= Assigned task =
From the first line of the listing, copy each line exactly until you have included the line with "HOSPITAL CEO: Dr."; leave out the pictures.

= Supplied material =
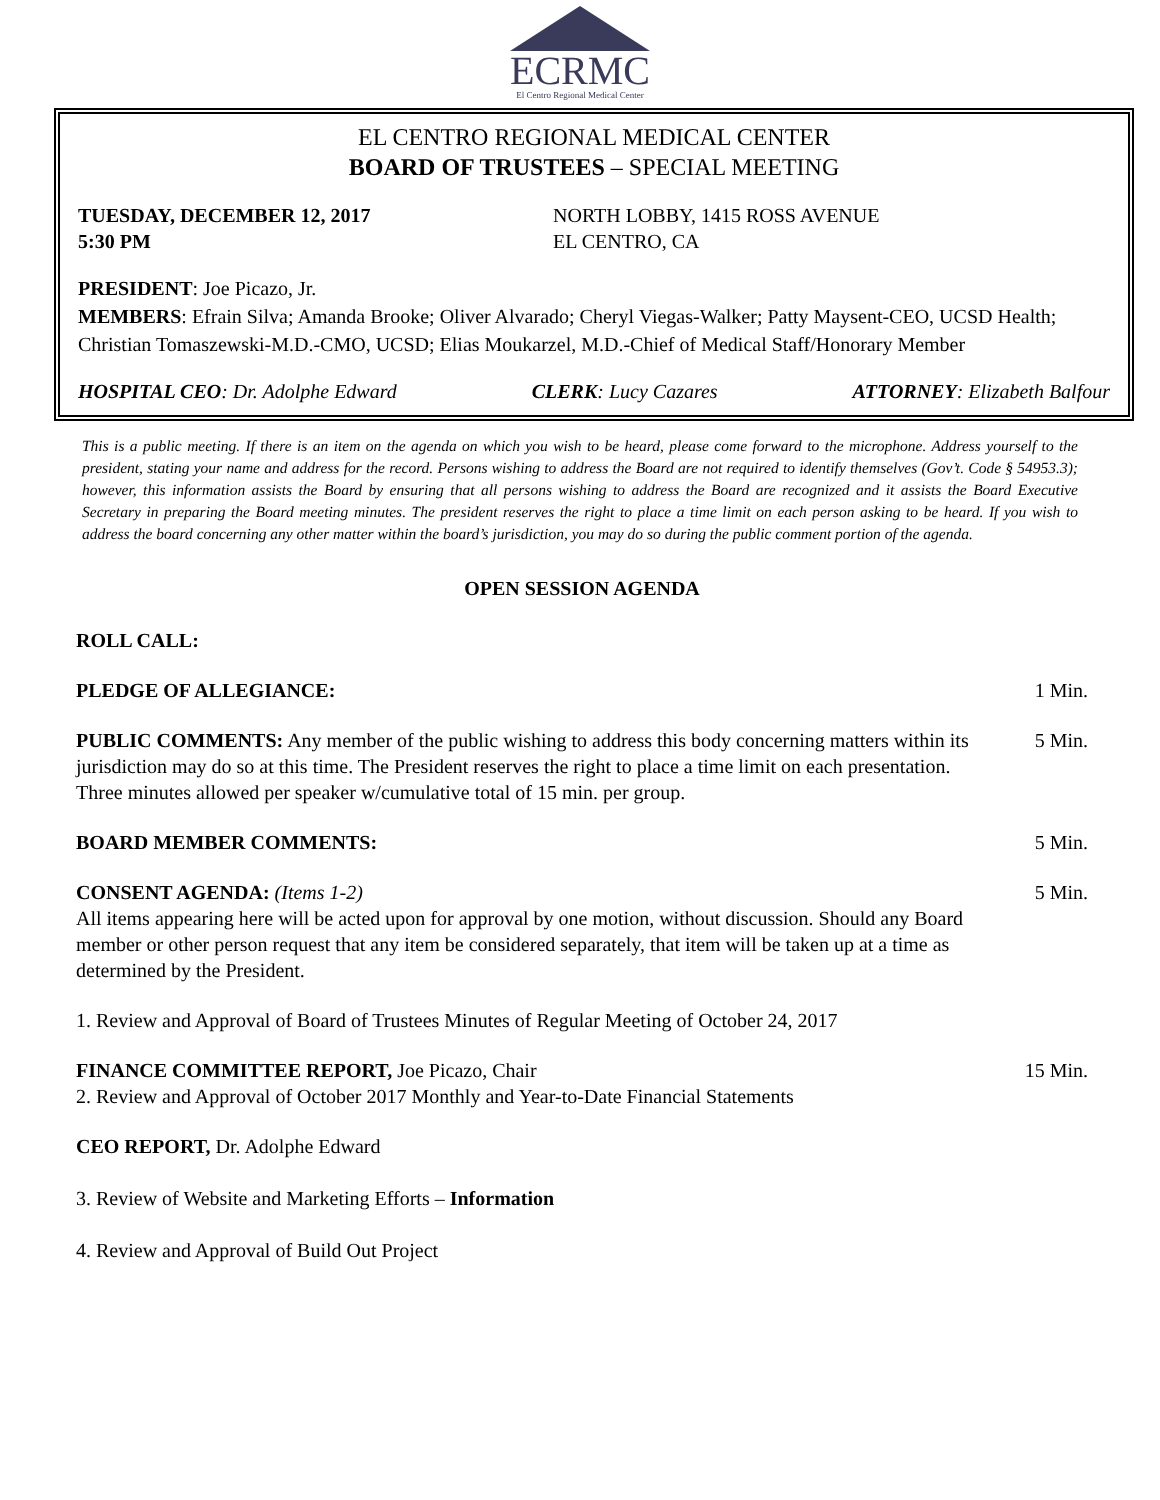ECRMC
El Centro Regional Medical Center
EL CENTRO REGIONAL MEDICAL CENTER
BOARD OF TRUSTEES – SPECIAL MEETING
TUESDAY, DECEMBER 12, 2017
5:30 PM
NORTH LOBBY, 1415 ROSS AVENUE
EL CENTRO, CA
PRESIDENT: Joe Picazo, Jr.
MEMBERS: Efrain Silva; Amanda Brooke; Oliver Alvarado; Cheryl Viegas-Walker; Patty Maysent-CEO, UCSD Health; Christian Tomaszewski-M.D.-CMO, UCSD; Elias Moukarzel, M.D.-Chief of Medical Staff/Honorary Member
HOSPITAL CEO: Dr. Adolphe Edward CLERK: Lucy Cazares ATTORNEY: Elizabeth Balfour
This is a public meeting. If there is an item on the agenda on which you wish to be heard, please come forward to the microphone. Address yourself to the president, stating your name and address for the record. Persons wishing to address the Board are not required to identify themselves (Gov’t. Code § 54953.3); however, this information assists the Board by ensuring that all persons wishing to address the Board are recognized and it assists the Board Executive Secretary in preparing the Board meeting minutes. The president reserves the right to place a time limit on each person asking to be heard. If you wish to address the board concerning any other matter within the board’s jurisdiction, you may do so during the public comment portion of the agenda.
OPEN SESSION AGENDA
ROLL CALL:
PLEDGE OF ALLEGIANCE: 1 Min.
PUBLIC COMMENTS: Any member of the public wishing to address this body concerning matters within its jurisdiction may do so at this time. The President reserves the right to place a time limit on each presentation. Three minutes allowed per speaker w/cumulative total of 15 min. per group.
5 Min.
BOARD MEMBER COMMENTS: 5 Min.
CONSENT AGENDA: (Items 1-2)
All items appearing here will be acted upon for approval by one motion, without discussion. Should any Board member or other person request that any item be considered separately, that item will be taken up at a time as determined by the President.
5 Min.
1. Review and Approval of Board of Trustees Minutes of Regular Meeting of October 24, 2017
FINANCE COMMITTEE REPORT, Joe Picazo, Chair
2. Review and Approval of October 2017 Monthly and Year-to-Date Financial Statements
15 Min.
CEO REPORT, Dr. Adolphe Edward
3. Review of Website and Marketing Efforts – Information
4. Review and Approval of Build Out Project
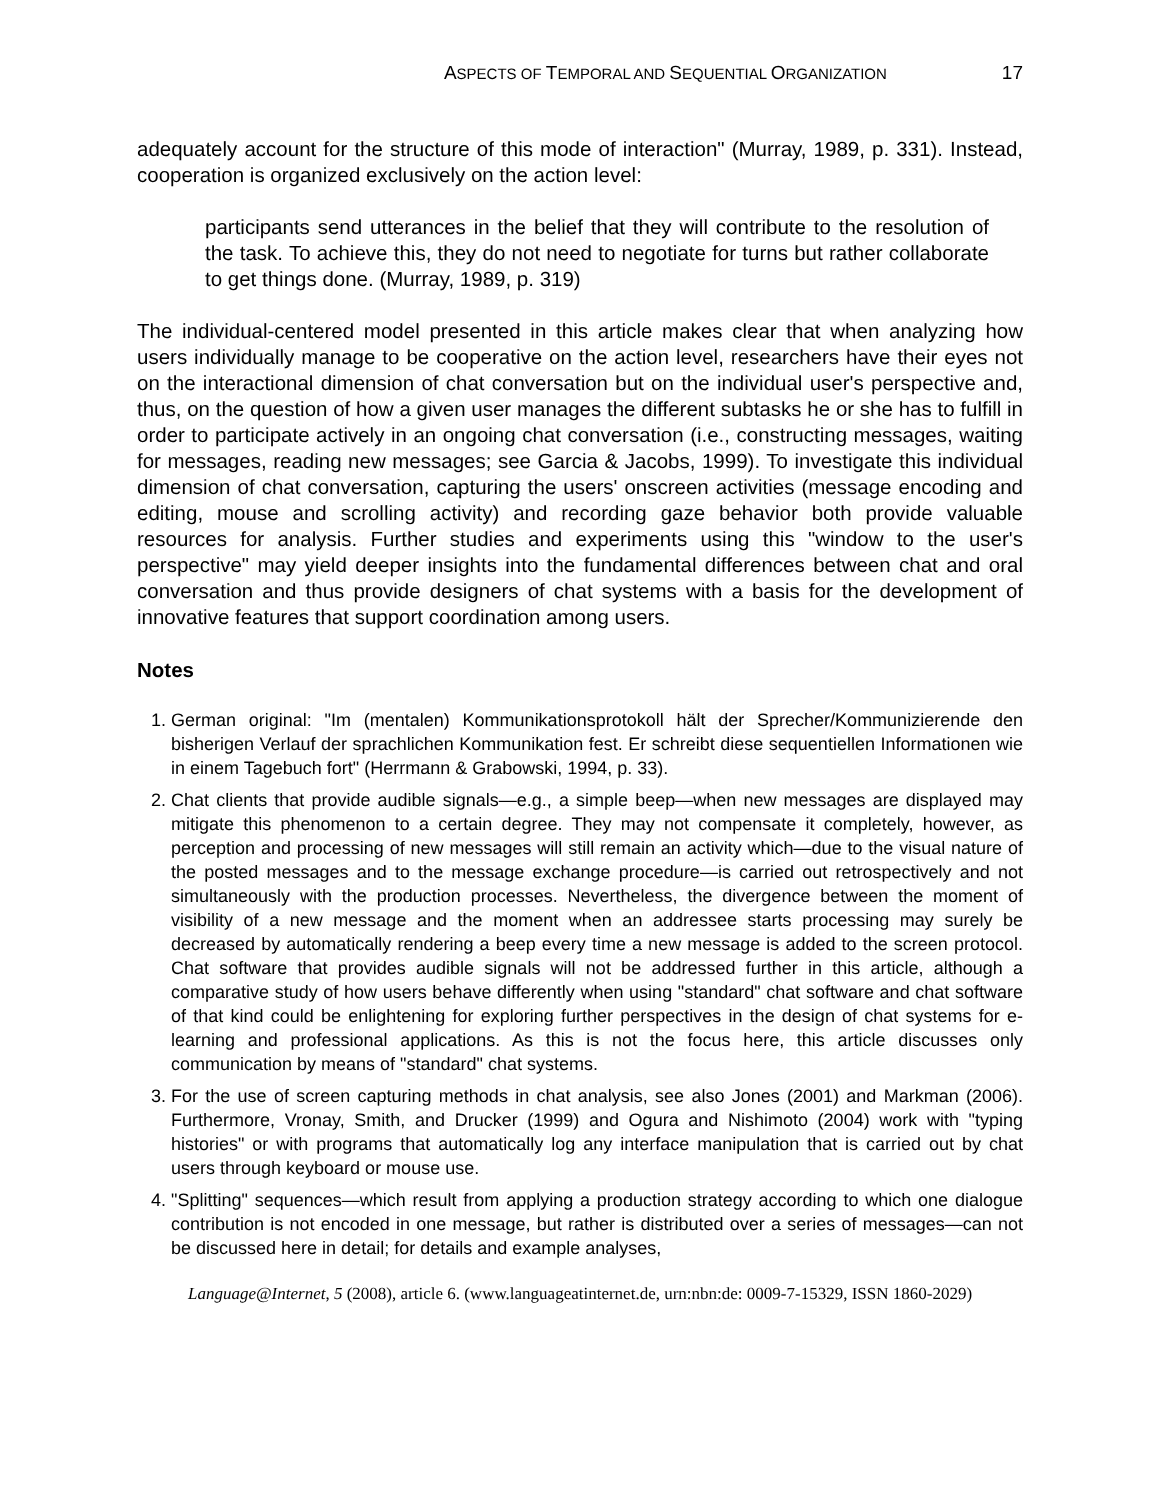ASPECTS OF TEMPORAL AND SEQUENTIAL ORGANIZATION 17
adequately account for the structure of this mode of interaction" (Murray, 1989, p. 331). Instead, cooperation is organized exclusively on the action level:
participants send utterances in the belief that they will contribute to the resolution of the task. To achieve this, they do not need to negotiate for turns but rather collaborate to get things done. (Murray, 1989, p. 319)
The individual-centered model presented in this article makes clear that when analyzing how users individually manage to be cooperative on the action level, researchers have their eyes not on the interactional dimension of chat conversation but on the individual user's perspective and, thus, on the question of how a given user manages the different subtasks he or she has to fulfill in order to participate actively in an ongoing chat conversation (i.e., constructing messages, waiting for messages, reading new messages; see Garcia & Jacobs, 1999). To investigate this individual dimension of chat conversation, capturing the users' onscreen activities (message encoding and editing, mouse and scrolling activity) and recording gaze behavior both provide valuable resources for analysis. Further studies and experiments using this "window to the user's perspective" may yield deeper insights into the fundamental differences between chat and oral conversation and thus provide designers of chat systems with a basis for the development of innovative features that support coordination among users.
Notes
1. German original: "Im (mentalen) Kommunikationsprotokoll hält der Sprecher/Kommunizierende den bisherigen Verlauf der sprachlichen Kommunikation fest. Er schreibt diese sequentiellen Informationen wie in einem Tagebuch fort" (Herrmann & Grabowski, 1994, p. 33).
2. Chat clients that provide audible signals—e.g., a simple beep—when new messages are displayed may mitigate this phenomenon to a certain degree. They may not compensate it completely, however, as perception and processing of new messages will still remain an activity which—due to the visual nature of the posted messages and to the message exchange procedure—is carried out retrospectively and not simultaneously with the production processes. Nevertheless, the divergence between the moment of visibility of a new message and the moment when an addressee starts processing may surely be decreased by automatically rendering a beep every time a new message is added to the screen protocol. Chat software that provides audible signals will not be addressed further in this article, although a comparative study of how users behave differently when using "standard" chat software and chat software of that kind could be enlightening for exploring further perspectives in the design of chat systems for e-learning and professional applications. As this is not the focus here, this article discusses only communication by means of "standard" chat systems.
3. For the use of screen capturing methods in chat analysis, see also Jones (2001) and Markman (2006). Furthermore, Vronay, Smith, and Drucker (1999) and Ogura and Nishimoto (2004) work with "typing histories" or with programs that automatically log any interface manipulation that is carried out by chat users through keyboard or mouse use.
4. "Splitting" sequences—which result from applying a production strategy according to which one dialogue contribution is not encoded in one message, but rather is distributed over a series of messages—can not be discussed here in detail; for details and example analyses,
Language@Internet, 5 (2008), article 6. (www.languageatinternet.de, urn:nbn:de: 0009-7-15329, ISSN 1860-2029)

= Task solution =
ECRMC
El Centro Regional Medical Center
EL CENTRO REGIONAL MEDICAL CENTER
BOARD OF TRUSTEES – SPECIAL MEETING
TUESDAY, DECEMBER 12, 2017
5:30 PM
NORTH LOBBY, 1415 ROSS AVENUE
EL CENTRO, CA
PRESIDENT: Joe Picazo, Jr.
MEMBERS: Efrain Silva; Amanda Brooke; Oliver Alvarado; Cheryl Viegas-Walker; Patty Maysent-CEO, UCSD Health; Christian Tomaszewski-M.D.-CMO, UCSD; Elias Moukarzel, M.D.-Chief of Medical Staff/Honorary Member
HOSPITAL CEO: Dr. Adolphe Edward CLERK: Lucy Cazares ATTORNEY: Elizabeth Balfour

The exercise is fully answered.